Multilateralismus in Zeiten von COVID-19: die virtuelle Durchführung des HLPF 2020

Artikel, 23.07.2020

Vom 7. bis 16. Juli 2020 hat das High-Level Political Forum (HLPF) zur Überprüfung der Umsetzungsfortschritte der Agenda 2030 für nachhaltige Entwicklung in virtuellem Rahmen stattgefunden. Unter dem Titel «Accelerated action and transformative pathways: realizing the decade of action and delivery for sustainable development» sollten die zehn verbleibenden Jahre zur Umsetzung der 17 globalen Nachhaltigkeitsziele (Sustainable Development Goals, SDG) eingeläutet werden. 

Vor dem Hintergrund der COVID-19 Pandemie hat sich das HLPF jedoch schwerpunktmässig mit den Folgen dieser globalen Krise auf die Fort- und Rückschritte bei der Umsetzung der Agenda 2030 auseinandergesetzt.

Die Auswirkungen der COVID-19 Pandemie auf die SDGs 

Die COVID-19 Krise wird tiefgreifende Auswirkungen auf die Fortschritte zur Erreichung der gesteckten Ziele bis 2030 haben. Die Pandemie stellt weltweit nicht nur ein Risiko für die öffentliche Gesundheit dar. Sie droht auch, wichtige Errungenschaften der nachhaltigen Entwicklung rückgängig zu machen und die Lebensgrundlage Dutzender Millionen von Menschen aufgrund mangelnder Erwerbsmöglichkeiten und des Einbruchs der Weltwirtschaft zu gefährden.

Die 193 UNO-Mitgliedstaaten sowie eine Vielzahl von Akteuren aus der Zivilgesellschaft, der Wissenschaft und des Privatsektors haben vor diesem Hintergrund Möglichkeiten und Massnahmen erörtert, um die sozialen, ökonomischen und ökologischen Auswirkungen der Pandemie gemeinsam bewältigen zu können. Es hat sich ein breiter Konsens herausgebildet, dass die Agenda 2030 als Wegweiser für einen integrativen, widerstandsfähigen und nachhaltigen Wiederaufbau dienen sollte, der alle Mitglieder der Gesellschaft einschliesst und niemanden zurücklässt. Ebenso wurde die Bedeutung der internationalen Solidarität sowie einer multilateralen Antwort auf die Pandemie hervorgehoben.
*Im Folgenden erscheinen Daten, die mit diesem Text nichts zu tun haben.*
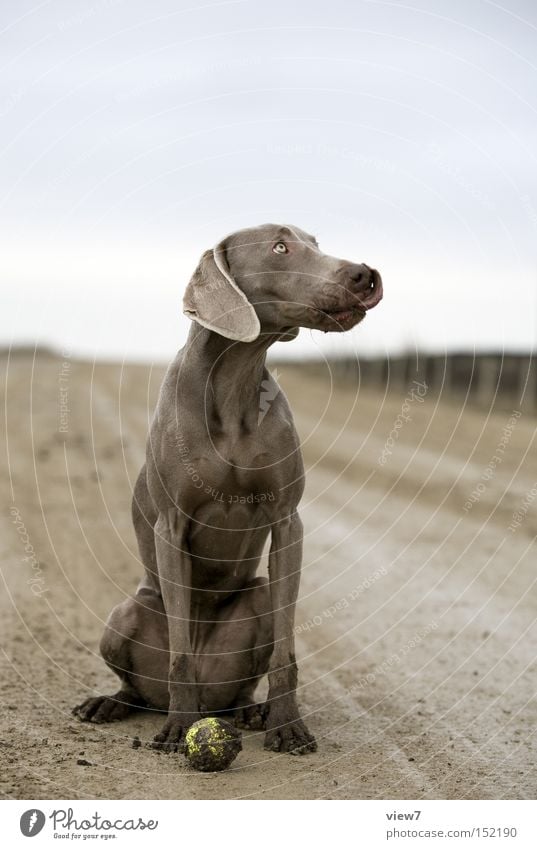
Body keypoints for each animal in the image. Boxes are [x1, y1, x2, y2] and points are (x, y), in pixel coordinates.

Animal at [73, 222, 382, 752]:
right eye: (280, 246)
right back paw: (116, 704)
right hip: (127, 610)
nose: (364, 273)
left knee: (241, 682)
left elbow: (286, 654)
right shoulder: (171, 527)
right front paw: (179, 729)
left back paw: (251, 711)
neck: (234, 381)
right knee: (139, 683)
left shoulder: (287, 521)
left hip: (257, 602)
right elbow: (178, 652)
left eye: (316, 243)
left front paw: (287, 724)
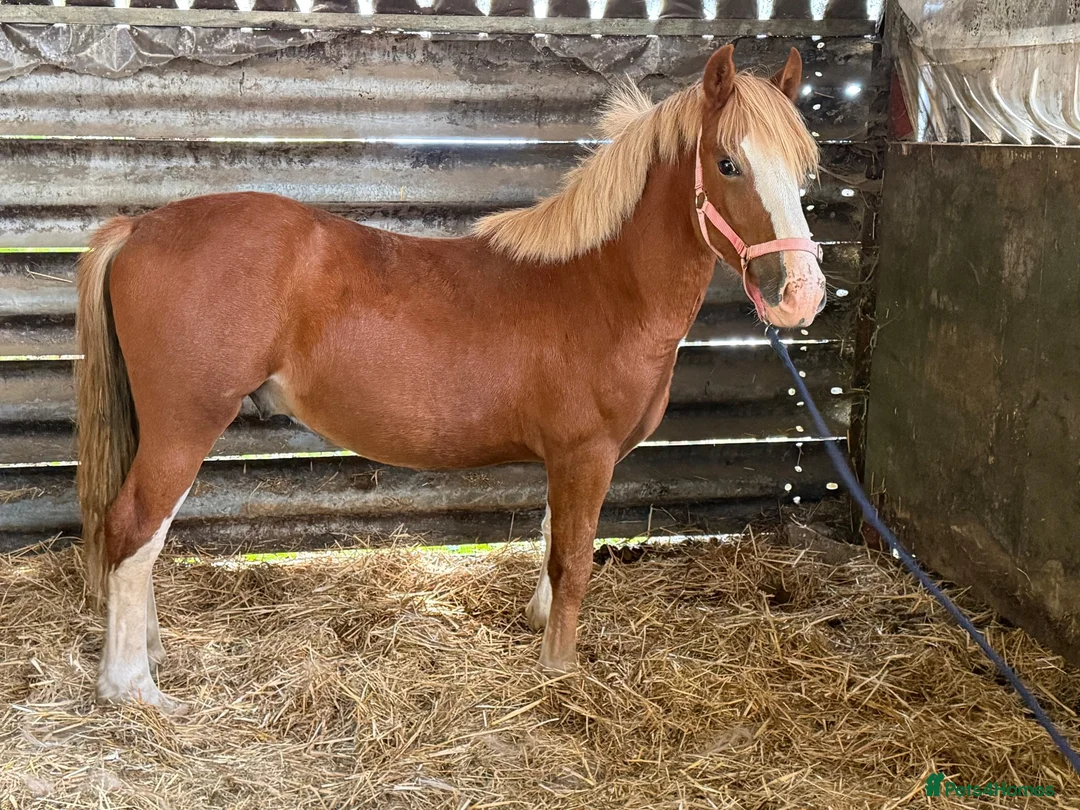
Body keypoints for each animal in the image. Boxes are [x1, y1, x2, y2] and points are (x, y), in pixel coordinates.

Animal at [75, 44, 825, 712]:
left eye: (804, 171)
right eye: (727, 164)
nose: (802, 295)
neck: (601, 285)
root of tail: (139, 227)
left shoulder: (568, 459)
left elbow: (551, 537)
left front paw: (537, 625)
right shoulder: (587, 455)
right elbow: (574, 559)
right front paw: (558, 668)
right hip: (186, 424)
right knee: (135, 528)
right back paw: (134, 688)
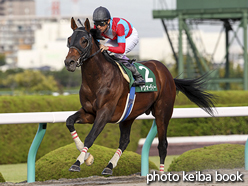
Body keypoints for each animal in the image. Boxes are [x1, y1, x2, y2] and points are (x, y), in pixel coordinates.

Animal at [63, 17, 215, 174]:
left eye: (84, 40)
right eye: (69, 39)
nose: (69, 62)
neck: (98, 78)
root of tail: (167, 74)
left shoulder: (104, 112)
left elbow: (90, 137)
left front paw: (78, 162)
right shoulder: (89, 113)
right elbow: (69, 122)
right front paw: (88, 157)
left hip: (163, 113)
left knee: (162, 145)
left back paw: (161, 172)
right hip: (128, 116)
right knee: (124, 141)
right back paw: (109, 166)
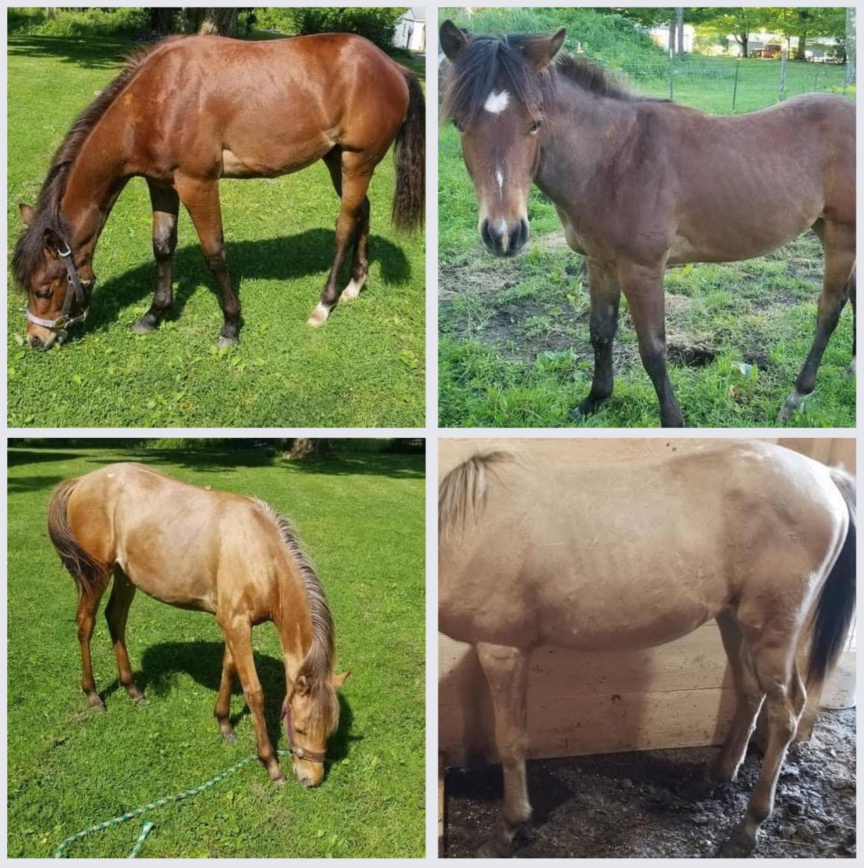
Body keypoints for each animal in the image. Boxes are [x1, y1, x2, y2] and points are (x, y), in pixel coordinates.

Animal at [14, 33, 424, 350]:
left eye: (45, 289)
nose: (36, 339)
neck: (158, 98)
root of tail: (393, 67)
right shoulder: (160, 183)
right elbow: (162, 245)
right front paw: (153, 314)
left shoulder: (197, 183)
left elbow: (214, 252)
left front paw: (230, 326)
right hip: (337, 159)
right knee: (362, 211)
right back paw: (355, 285)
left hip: (358, 161)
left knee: (344, 225)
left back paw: (324, 304)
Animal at [47, 463, 349, 787]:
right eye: (302, 727)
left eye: (329, 731)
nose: (311, 779)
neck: (261, 554)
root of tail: (82, 481)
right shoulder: (236, 623)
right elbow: (254, 691)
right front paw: (270, 763)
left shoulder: (233, 622)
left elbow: (229, 670)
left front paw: (224, 723)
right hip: (96, 574)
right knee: (85, 624)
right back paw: (92, 695)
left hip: (124, 575)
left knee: (115, 619)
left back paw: (133, 690)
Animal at [438, 441, 855, 856]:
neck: (466, 532)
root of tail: (825, 475)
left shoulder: (502, 649)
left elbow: (510, 742)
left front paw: (509, 827)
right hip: (735, 622)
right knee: (750, 692)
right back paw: (714, 777)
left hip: (771, 632)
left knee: (786, 713)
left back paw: (748, 827)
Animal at [439, 22, 856, 427]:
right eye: (459, 123)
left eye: (535, 124)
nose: (504, 234)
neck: (615, 160)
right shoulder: (600, 262)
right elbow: (600, 332)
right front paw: (595, 399)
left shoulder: (642, 269)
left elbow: (652, 349)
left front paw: (672, 421)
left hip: (842, 236)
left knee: (829, 307)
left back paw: (797, 395)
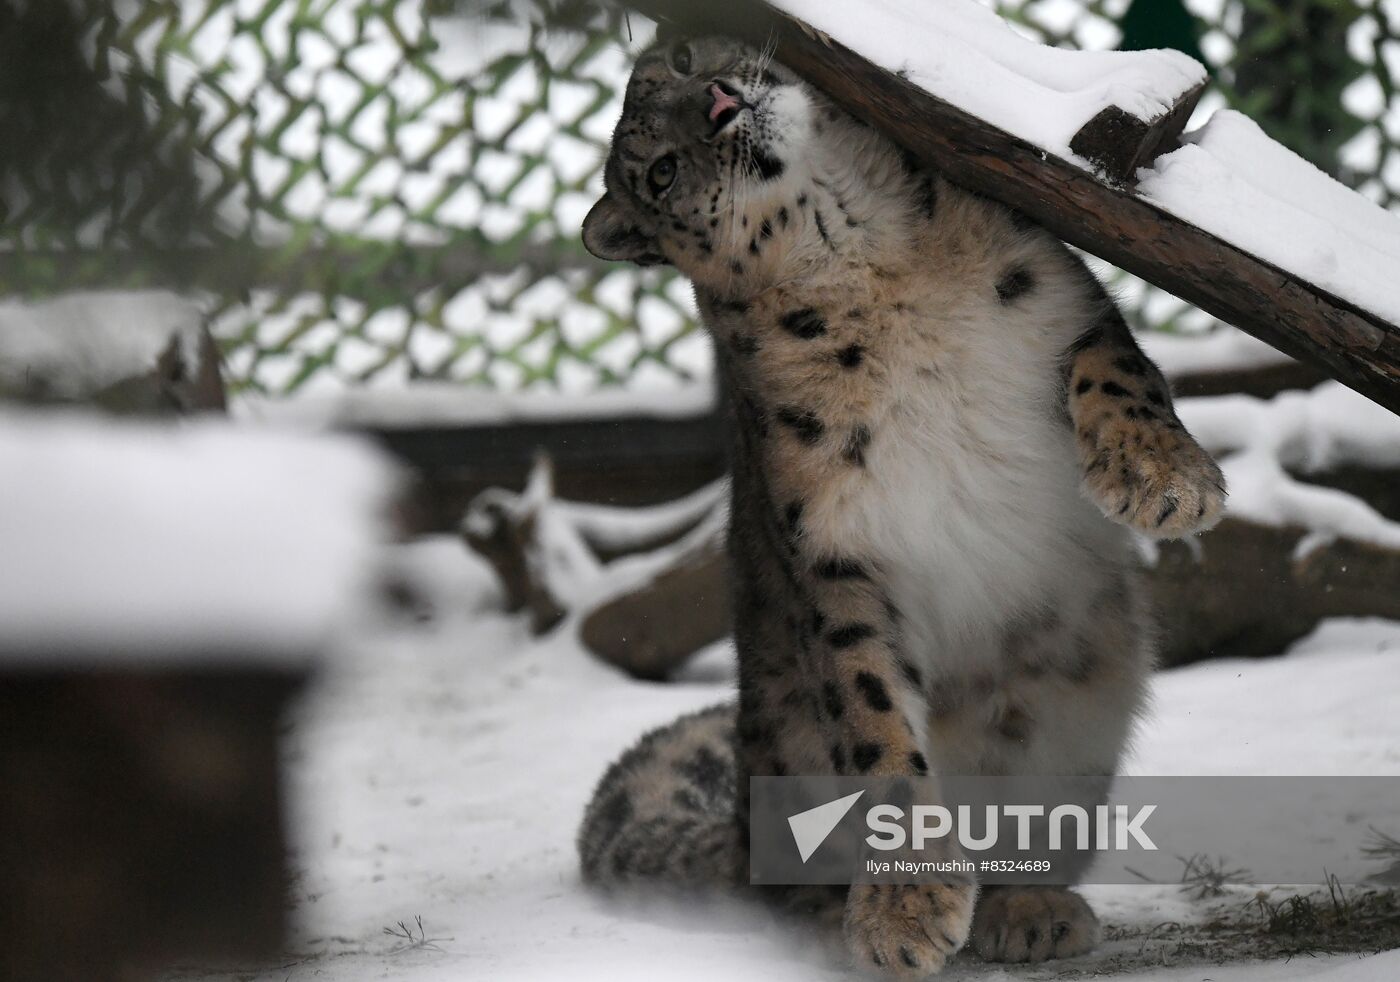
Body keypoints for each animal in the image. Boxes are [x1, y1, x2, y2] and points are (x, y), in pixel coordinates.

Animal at [574, 34, 1220, 974]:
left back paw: (1028, 909)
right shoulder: (837, 552)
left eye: (686, 64)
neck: (871, 257)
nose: (724, 102)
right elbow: (875, 721)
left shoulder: (1069, 303)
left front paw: (1165, 479)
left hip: (1079, 728)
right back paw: (834, 924)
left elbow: (1120, 370)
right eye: (658, 173)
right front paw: (904, 914)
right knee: (778, 881)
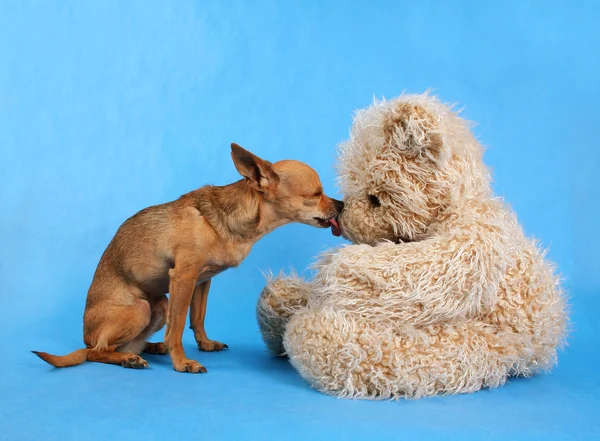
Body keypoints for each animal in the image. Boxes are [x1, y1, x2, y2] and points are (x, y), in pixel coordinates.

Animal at [34, 144, 342, 372]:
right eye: (316, 194)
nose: (341, 204)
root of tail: (85, 338)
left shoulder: (202, 281)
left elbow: (198, 317)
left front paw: (204, 344)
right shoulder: (183, 276)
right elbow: (179, 325)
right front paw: (182, 362)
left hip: (159, 305)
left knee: (118, 344)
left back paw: (149, 347)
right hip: (141, 308)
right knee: (97, 352)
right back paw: (128, 359)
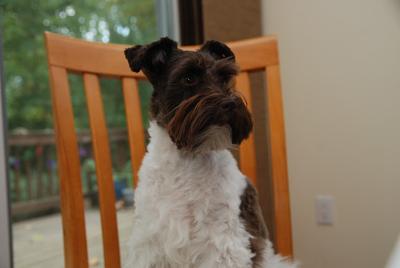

Opportunitäten der virtuellen Teilnahme

Angesichts der bestehenden Reisebeschränkungen wurde die gesamte Veranstaltung virtuell durchgeführt. Dies hat insbesondere die UNO als Organisatorin vor Herausforderungen gestellt, da das HLPF mit mehreren hundert Teilnehmenden mit zu den grössten Treffen im UNO-Jahr in New York zählt. Die erschwerten Bedingungen haben aber auch Opportunitäten aufgezeigt: So konnte die Schweizer Delegation mit Wortmeldungen unter anderem der EDA Staatssekretärin Krystyna Marty Lang, SECO Staatsekretärin Marie-Gabrielle Ineichen-Fleisch, von Direktionsmitgliedern des Bundesamts für Landwirtschaft (BLW), der Direktion für Entwicklung und Zusammenarbeit (DEZA) und des Bundesamts für Sozialversicherungen (BSV) sowie der UNO-Botschafterin in New York und des Delegierten des Bundesrates für die Agenda 2030 eine hochrangige Teilnahme sicherstellen. Die Delegation war wie bereits in vergangenen Jahren aus Vertreterinnen und Vertretern verschiedener Bundesämter zusammengesetzt und hat auch Teile des Schweizer Aussennetzes miteingeschlossen.

Schweizer Side Event im Rahmen von «Road to Bern»

Gemeinsam mit der UN Statistics Division hat die Schweiz im Rahmen des HLPF einen virtuellen Side Event organisiert, der dem Thema «On the way to the UN World Data Forum – why gender data and accountability matter» gewidmet war. Der Fokus lag dabei unter anderem auf der Verbesserung der Datenlage im Bereich der Geschlechtergleichstellung und der Relevanz von Statistiken während der aktuellen COVID-19 Pandemie.

Der Anlass war Teil der «Road to Bern», einer Veranstaltungsreihe in Vorbereitung auf das UN World Data Forum, welches im Herbst 2021 in Bern stattfinden wird. Die Veranstaltung beinhaltete Wortmeldungen vom Direktor des Bundesamts für Statistik (BFS) sowie von Vertreterinnen und Vertretern von UN Women, UNFPA und dem Bern Network/Paris21.